→ **WHAT TO DO**
Please write out each of the records below verbatim.

(Collection entries)
________

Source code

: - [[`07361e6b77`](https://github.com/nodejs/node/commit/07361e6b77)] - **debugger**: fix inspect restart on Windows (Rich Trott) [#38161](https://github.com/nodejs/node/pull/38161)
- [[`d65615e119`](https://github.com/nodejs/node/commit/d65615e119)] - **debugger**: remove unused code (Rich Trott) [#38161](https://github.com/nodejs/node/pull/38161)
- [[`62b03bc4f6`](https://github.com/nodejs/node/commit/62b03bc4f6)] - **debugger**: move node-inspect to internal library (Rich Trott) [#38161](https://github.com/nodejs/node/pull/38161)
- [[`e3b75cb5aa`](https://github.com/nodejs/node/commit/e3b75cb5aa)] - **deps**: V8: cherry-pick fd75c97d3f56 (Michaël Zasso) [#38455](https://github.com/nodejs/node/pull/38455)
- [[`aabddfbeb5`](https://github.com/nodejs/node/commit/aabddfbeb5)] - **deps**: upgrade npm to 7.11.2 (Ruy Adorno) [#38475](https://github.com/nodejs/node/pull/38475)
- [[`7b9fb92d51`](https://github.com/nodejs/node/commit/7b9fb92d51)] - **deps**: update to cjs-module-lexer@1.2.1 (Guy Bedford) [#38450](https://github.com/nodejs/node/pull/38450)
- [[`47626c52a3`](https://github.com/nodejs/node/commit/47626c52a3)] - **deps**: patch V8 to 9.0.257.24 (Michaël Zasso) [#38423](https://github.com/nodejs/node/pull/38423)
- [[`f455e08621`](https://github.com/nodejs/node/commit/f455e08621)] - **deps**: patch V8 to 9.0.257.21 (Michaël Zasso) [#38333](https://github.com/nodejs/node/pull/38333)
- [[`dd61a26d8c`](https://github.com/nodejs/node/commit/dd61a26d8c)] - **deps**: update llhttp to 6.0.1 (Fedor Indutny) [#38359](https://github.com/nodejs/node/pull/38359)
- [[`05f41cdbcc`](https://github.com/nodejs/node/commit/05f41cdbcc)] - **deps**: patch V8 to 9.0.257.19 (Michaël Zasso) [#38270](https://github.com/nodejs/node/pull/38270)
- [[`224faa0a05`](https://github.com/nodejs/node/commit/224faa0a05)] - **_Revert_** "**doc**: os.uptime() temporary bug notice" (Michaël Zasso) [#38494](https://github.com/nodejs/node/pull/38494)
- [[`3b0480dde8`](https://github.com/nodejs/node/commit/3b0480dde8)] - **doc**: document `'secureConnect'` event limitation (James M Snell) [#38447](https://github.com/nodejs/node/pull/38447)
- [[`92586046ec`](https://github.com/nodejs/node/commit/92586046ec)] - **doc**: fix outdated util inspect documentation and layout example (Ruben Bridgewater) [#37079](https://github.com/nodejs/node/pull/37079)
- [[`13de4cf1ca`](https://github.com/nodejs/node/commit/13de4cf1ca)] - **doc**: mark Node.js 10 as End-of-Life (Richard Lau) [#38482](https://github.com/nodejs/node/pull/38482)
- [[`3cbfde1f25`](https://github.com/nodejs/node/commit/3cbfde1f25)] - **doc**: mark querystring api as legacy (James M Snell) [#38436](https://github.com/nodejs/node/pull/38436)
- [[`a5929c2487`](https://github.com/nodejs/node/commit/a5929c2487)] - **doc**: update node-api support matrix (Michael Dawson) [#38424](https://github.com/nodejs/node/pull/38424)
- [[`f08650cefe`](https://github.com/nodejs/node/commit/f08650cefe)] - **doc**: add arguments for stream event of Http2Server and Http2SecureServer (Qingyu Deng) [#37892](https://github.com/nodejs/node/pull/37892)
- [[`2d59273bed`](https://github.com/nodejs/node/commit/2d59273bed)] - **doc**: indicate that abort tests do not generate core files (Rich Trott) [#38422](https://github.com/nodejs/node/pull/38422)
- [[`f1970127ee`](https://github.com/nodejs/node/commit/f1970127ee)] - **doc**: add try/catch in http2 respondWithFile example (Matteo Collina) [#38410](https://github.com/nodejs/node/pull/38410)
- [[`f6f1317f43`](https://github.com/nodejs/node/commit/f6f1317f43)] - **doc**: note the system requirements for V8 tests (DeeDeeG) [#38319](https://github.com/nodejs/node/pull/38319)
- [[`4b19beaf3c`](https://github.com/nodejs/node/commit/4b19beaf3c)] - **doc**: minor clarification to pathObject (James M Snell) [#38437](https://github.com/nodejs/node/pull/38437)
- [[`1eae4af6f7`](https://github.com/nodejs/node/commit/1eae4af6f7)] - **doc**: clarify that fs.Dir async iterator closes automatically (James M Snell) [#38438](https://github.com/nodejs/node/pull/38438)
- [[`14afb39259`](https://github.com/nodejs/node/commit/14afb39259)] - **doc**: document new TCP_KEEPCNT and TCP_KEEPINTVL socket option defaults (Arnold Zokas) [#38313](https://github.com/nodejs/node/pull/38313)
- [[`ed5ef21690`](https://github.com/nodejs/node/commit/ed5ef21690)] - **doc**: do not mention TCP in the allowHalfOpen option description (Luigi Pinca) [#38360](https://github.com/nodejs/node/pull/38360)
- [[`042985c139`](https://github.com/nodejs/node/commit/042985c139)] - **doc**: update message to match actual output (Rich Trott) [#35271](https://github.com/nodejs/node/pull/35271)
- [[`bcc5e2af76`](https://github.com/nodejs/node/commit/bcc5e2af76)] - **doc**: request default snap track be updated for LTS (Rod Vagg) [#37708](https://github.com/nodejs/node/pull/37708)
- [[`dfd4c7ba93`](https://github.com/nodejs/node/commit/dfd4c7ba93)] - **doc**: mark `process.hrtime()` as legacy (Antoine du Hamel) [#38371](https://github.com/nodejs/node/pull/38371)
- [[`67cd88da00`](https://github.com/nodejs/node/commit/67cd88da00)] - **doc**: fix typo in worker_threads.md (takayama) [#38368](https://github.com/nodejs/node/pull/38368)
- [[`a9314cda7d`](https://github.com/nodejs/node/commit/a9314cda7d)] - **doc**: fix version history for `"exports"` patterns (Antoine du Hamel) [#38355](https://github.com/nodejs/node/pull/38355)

________

→ **WORKED SOLUTION**
Source code

: - [[`07361e6b77`](https://github.com/nodejs/node/commit/07361e6b77)] - **debugger**: fix inspect restart on Windows (Rich Trott) [#38161](https://github.com/nodejs/node/pull/38161)
- [[`d65615e119`](https://github.com/nodejs/node/commit/d65615e119)] - **debugger**: remove unused code (Rich Trott) [#38161](https://github.com/nodejs/node/pull/38161)
- [[`62b03bc4f6`](https://github.com/nodejs/node/commit/62b03bc4f6)] - **debugger**: move node-inspect to internal library (Rich Trott) [#38161](https://github.com/nodejs/node/pull/38161)
- [[`e3b75cb5aa`](https://github.com/nodejs/node/commit/e3b75cb5aa)] - **deps**: V8: cherry-pick fd75c97d3f56 (Michaël Zasso) [#38455](https://github.com/nodejs/node/pull/38455)
- [[`aabddfbeb5`](https://github.com/nodejs/node/commit/aabddfbeb5)] - **deps**: upgrade npm to 7.11.2 (Ruy Adorno) [#38475](https://github.com/nodejs/node/pull/38475)
- [[`7b9fb92d51`](https://github.com/nodejs/node/commit/7b9fb92d51)] - **deps**: update to cjs-module-lexer@1.2.1 (Guy Bedford) [#38450](https://github.com/nodejs/node/pull/38450)
- [[`47626c52a3`](https://github.com/nodejs/node/commit/47626c52a3)] - **deps**: patch V8 to 9.0.257.24 (Michaël Zasso) [#38423](https://github.com/nodejs/node/pull/38423)
- [[`f455e08621`](https://github.com/nodejs/node/commit/f455e08621)] - **deps**: patch V8 to 9.0.257.21 (Michaël Zasso) [#38333](https://github.com/nodejs/node/pull/38333)
- [[`dd61a26d8c`](https://github.com/nodejs/node/commit/dd61a26d8c)] - **deps**: update llhttp to 6.0.1 (Fedor Indutny) [#38359](https://github.com/nodejs/node/pull/38359)
- [[`05f41cdbcc`](https://github.com/nodejs/node/commit/05f41cdbcc)] - **deps**: patch V8 to 9.0.257.19 (Michaël Zasso) [#38270](https://github.com/nodejs/node/pull/38270)
- [[`224faa0a05`](https://github.com/nodejs/node/commit/224faa0a05)] - **_Revert_** "**doc**: os.uptime() temporary bug notice" (Michaël Zasso) [#38494](https://github.com/nodejs/node/pull/38494)
- [[`3b0480dde8`](https://github.com/nodejs/node/commit/3b0480dde8)] - **doc**: document `'secureConnect'` event limitation (James M Snell) [#38447](https://github.com/nodejs/node/pull/38447)
- [[`92586046ec`](https://github.com/nodejs/node/commit/92586046ec)] - **doc**: fix outdated util inspect documentation and layout example (Ruben Bridgewater) [#37079](https://github.com/nodejs/node/pull/37079)
- [[`13de4cf1ca`](https://github.com/nodejs/node/commit/13de4cf1ca)] - **doc**: mark Node.js 10 as End-of-Life (Richard Lau) [#38482](https://github.com/nodejs/node/pull/38482)
- [[`3cbfde1f25`](https://github.com/nodejs/node/commit/3cbfde1f25)] - **doc**: mark querystring api as legacy (James M Snell) [#38436](https://github.com/nodejs/node/pull/38436)
- [[`a5929c2487`](https://github.com/nodejs/node/commit/a5929c2487)] - **doc**: update node-api support matrix (Michael Dawson) [#38424](https://github.com/nodejs/node/pull/38424)
- [[`f08650cefe`](https://github.com/nodejs/node/commit/f08650cefe)] - **doc**: add arguments for stream event of Http2Server and Http2SecureServer (Qingyu Deng) [#37892](https://github.com/nodejs/node/pull/37892)
- [[`2d59273bed`](https://github.com/nodejs/node/commit/2d59273bed)] - **doc**: indicate that abort tests do not generate core files (Rich Trott) [#38422](https://github.com/nodejs/node/pull/38422)
- [[`f1970127ee`](https://github.com/nodejs/node/commit/f1970127ee)] - **doc**: add try/catch in http2 respondWithFile example (Matteo Collina) [#38410](https://github.com/nodejs/node/pull/38410)
- [[`f6f1317f43`](https://github.com/nodejs/node/commit/f6f1317f43)] - **doc**: note the system requirements for V8 tests (DeeDeeG) [#38319](https://github.com/nodejs/node/pull/38319)
- [[`4b19beaf3c`](https://github.com/nodejs/node/commit/4b19beaf3c)] - **doc**: minor clarification to pathObject (James M Snell) [#38437](https://github.com/nodejs/node/pull/38437)
- [[`1eae4af6f7`](https://github.com/nodejs/node/commit/1eae4af6f7)] - **doc**: clarify that fs.Dir async iterator closes automatically (James M Snell) [#38438](https://github.com/nodejs/node/pull/38438)
- [[`14afb39259`](https://github.com/nodejs/node/commit/14afb39259)] - **doc**: document new TCP_KEEPCNT and TCP_KEEPINTVL socket option defaults (Arnold Zokas) [#38313](https://github.com/nodejs/node/pull/38313)
- [[`ed5ef21690`](https://github.com/nodejs/node/commit/ed5ef21690)] - **doc**: do not mention TCP in the allowHalfOpen option description (Luigi Pinca) [#38360](https://github.com/nodejs/node/pull/38360)
- [[`042985c139`](https://github.com/nodejs/node/commit/042985c139)] - **doc**: update message to match actual output (Rich Trott) [#35271](https://github.com/nodejs/node/pull/35271)
- [[`bcc5e2af76`](https://github.com/nodejs/node/commit/bcc5e2af76)] - **doc**: request default snap track be updated for LTS (Rod Vagg) [#37708](https://github.com/nodejs/node/pull/37708)
- [[`dfd4c7ba93`](https://github.com/nodejs/node/commit/dfd4c7ba93)] - **doc**: mark `process.hrtime()` as legacy (Antoine du Hamel) [#38371](https://github.com/nodejs/node/pull/38371)
- [[`67cd88da00`](https://github.com/nodejs/node/commit/67cd88da00)] - **doc**: fix typo in worker_threads.md (takayama) [#38368](https://github.com/nodejs/node/pull/38368)
- [[`a9314cda7d`](https://github.com/nodejs/node/commit/a9314cda7d)] - **doc**: fix version history for `"exports"` patterns (Antoine du Hamel) [#38355](https://github.com/nodejs/node/pull/38355)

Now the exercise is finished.